ECLI:NL:RBHAA:2002:AN7523
Rechtbank Haarlem
- Eerste aanleg - enkelvoudig
- R.G. Kemmers
- Rechtspraak.nl
Omgangsregeling tussen grootouders en kleindochter
In deze zaak hebben de grootouders verzocht om een omgangsregeling met hun kleindochter, die is geboren uit het huwelijk van de ouders. De grootouders stellen dat er een nauwe persoonlijke relatie bestaat tussen hen en de kleindochter, en dat het in haar belang is om regelmatig contact met hen te hebben. De ouders van de kleindochter hebben echter verweer gevoerd en betwist dat er sprake is van een nauwe persoonlijke betrekking. Ze stellen dat de grootouders dominant zijn en dat de moeder van de kleindochter slechte herinneringen heeft aan de ruzies tussen haar ouders.

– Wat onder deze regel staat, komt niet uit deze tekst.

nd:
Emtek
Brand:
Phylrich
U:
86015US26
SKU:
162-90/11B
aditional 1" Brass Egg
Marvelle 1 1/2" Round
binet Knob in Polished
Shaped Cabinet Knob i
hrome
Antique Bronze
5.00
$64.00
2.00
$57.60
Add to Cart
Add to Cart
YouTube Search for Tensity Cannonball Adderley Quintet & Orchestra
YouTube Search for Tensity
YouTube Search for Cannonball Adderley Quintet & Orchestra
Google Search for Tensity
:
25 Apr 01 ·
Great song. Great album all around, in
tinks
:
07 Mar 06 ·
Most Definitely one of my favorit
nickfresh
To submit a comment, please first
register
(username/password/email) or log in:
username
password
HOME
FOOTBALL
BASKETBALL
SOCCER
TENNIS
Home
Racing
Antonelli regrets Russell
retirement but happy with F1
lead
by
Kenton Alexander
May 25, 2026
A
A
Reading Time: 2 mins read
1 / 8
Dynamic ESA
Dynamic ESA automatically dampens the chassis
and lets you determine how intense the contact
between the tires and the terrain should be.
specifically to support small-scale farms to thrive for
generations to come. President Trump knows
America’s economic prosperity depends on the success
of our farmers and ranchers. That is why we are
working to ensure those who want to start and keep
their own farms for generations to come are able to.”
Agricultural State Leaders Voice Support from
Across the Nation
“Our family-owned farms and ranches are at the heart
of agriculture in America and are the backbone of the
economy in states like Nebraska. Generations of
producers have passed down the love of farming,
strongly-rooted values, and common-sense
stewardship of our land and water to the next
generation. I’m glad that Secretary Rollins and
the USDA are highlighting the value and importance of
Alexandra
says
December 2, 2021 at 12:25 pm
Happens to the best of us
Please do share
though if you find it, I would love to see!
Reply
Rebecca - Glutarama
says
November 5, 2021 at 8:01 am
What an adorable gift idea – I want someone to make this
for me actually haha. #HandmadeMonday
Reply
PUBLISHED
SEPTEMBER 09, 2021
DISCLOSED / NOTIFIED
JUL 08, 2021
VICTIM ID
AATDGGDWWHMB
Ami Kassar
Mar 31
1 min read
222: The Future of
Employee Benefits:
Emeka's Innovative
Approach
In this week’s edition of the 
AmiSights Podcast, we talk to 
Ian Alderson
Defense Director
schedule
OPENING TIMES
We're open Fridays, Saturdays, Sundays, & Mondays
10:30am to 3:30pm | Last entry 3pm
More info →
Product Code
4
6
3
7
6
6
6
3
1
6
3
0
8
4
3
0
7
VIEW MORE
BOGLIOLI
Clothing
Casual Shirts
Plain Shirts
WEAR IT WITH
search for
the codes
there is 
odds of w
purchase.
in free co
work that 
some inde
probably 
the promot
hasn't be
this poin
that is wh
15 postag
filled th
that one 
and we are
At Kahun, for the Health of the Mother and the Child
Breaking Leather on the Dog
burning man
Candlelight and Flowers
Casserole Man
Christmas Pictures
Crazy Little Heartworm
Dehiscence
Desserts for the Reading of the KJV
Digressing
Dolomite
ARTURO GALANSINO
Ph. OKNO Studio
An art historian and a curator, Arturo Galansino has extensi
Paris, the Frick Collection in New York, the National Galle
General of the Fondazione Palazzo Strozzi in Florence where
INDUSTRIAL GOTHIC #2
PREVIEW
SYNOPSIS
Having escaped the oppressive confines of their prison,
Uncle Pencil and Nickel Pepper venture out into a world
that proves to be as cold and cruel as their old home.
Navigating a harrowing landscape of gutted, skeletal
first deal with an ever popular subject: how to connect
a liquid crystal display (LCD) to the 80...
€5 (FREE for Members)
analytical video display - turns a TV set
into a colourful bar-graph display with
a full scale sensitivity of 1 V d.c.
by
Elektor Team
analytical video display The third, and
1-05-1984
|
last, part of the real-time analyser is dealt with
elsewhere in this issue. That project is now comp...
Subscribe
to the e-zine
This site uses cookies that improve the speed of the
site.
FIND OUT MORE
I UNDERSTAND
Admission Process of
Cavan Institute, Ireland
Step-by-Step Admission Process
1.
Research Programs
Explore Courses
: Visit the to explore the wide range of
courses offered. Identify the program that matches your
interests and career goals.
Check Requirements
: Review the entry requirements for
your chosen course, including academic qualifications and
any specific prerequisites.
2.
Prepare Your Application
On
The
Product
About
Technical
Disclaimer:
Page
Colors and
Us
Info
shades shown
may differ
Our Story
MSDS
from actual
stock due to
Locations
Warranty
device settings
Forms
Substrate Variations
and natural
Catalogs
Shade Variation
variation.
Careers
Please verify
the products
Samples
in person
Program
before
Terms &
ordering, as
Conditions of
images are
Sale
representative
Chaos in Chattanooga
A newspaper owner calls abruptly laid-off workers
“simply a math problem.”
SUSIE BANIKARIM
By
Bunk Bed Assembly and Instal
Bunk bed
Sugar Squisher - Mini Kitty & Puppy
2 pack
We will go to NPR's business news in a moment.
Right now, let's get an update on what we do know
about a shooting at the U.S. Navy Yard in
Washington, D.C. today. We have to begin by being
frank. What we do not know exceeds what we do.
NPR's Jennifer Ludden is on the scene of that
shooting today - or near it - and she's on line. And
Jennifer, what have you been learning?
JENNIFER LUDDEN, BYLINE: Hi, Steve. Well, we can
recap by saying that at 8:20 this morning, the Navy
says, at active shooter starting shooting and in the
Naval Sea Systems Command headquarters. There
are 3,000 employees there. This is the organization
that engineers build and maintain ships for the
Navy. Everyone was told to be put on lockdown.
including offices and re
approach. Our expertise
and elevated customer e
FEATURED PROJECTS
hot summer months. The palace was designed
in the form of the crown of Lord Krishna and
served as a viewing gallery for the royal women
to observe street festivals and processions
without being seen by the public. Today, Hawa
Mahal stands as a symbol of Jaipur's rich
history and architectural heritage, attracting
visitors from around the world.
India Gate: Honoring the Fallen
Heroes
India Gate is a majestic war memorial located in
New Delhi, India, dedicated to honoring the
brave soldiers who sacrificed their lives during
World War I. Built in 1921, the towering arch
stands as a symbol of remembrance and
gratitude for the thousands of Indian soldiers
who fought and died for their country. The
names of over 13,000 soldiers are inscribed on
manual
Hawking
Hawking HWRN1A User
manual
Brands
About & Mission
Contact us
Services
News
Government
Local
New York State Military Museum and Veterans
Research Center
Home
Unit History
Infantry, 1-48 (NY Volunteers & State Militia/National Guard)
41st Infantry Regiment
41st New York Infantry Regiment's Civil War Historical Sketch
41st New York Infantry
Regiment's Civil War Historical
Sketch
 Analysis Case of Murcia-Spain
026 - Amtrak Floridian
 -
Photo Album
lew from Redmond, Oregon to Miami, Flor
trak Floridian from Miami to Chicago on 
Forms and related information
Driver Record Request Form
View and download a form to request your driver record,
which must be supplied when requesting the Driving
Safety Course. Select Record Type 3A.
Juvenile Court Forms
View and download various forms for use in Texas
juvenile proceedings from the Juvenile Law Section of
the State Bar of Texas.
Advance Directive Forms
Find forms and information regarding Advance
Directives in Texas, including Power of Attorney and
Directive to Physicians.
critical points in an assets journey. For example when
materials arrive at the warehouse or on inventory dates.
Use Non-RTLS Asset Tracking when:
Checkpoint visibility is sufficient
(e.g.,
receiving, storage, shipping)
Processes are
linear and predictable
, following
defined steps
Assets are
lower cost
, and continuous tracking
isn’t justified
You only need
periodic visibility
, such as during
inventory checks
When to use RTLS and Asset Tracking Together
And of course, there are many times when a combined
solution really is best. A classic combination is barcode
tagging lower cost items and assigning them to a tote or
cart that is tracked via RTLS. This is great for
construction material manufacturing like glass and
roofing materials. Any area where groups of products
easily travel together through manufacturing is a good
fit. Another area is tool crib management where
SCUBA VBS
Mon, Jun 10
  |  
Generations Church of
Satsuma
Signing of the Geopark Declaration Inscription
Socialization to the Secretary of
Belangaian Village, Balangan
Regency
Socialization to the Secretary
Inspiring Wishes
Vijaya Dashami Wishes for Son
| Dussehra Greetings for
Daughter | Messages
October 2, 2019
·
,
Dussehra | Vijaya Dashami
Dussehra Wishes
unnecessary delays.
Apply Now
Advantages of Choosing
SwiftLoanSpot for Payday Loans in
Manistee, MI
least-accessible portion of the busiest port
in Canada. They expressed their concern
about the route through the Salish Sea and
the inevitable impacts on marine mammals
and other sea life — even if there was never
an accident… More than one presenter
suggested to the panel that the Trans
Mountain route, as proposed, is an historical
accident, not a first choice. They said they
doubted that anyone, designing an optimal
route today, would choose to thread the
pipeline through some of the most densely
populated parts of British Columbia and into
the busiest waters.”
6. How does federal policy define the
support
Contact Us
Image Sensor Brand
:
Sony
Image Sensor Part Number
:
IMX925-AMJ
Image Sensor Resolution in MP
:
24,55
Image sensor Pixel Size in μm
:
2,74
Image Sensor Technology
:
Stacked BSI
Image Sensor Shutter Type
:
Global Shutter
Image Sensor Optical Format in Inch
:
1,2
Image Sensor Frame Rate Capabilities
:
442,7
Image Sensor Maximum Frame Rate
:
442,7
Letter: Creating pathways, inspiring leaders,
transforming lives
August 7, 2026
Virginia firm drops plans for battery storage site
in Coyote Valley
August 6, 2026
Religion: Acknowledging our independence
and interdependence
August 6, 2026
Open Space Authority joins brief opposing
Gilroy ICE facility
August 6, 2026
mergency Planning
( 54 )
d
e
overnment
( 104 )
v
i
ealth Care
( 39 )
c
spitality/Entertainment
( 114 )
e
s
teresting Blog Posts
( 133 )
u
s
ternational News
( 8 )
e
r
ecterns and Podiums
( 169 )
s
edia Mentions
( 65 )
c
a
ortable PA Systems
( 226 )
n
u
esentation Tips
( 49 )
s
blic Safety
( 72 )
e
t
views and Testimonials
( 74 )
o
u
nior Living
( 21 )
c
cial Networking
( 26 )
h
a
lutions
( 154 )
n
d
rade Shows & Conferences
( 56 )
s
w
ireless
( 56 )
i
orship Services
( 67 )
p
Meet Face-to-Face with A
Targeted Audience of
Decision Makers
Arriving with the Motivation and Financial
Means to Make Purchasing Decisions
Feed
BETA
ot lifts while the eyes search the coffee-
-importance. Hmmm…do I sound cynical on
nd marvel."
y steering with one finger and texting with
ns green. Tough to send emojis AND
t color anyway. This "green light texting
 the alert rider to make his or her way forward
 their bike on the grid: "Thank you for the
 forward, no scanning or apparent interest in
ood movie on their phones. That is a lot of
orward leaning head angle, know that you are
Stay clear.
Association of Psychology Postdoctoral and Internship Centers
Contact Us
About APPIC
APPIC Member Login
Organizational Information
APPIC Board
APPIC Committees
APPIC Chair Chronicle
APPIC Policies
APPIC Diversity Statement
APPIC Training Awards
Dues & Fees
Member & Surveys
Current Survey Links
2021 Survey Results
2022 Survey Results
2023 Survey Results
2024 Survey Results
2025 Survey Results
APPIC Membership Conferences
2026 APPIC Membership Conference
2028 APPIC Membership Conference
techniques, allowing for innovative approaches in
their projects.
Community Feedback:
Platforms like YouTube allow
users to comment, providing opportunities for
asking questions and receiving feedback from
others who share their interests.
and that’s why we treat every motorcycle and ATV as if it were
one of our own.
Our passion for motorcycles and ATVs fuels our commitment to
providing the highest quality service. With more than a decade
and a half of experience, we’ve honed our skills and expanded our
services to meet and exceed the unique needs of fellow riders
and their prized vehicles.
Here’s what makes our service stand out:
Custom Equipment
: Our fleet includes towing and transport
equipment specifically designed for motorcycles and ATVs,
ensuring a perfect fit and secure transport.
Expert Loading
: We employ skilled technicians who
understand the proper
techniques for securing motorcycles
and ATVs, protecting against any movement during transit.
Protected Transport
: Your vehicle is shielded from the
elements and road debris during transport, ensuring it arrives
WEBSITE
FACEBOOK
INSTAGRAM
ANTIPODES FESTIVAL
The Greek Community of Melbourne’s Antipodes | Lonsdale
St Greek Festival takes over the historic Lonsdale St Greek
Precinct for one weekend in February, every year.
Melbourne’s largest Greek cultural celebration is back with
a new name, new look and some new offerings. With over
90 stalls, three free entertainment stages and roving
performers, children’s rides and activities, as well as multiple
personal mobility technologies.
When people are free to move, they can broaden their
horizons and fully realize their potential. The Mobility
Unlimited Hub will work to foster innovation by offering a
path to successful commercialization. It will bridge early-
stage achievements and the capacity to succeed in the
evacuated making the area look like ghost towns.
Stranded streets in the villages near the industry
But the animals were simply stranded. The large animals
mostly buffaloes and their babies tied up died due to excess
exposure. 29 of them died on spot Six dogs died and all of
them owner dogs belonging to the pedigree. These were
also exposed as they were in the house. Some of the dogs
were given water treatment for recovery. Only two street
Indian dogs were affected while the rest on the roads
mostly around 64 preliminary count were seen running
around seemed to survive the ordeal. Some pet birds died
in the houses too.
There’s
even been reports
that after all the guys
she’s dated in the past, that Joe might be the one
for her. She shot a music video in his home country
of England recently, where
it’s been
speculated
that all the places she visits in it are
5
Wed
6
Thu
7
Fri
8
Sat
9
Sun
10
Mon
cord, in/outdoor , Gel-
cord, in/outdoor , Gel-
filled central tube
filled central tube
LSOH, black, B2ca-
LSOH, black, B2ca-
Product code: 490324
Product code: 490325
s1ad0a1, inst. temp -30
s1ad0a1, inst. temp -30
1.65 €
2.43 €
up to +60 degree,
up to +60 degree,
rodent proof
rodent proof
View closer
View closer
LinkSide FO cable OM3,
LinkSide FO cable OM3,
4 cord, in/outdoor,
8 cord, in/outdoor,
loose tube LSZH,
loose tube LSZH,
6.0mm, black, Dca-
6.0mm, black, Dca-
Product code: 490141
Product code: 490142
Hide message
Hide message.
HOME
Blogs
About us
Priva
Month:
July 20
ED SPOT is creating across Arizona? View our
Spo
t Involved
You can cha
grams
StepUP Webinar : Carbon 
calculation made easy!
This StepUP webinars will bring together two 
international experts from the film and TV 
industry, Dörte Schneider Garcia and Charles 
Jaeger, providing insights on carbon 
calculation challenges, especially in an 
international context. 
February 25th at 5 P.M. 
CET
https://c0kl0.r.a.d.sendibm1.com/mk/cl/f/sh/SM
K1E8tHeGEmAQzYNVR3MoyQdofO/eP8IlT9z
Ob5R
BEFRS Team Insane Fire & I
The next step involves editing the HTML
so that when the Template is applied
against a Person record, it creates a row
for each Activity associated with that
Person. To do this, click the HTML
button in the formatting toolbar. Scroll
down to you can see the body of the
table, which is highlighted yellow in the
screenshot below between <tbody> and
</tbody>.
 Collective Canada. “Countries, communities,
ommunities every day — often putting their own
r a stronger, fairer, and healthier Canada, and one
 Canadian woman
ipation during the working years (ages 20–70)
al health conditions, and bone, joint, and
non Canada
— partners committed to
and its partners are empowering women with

De rechtbank heeft vastgesteld dat er in de periode na de geboorte van de kleindochter contact is geweest tussen de grootouders en de kleindochter, maar dat dit contact is verbroken door de ouders. De rechtbank oordeelt dat er geen bijkomende omstandigheden zijn die een bijzondere band tussen de grootouders en de kleindochter aantonen, en concludeert dat er geen sprake is van een nauwe persoonlijke betrekking zoals vereist in artikel 1:377f B.W. Daarom wordt het verzoek van de grootouders afgewezen. De beschikking is uitvoerbaar bij voorraad en het meer of anders verzochte wordt afgewezen.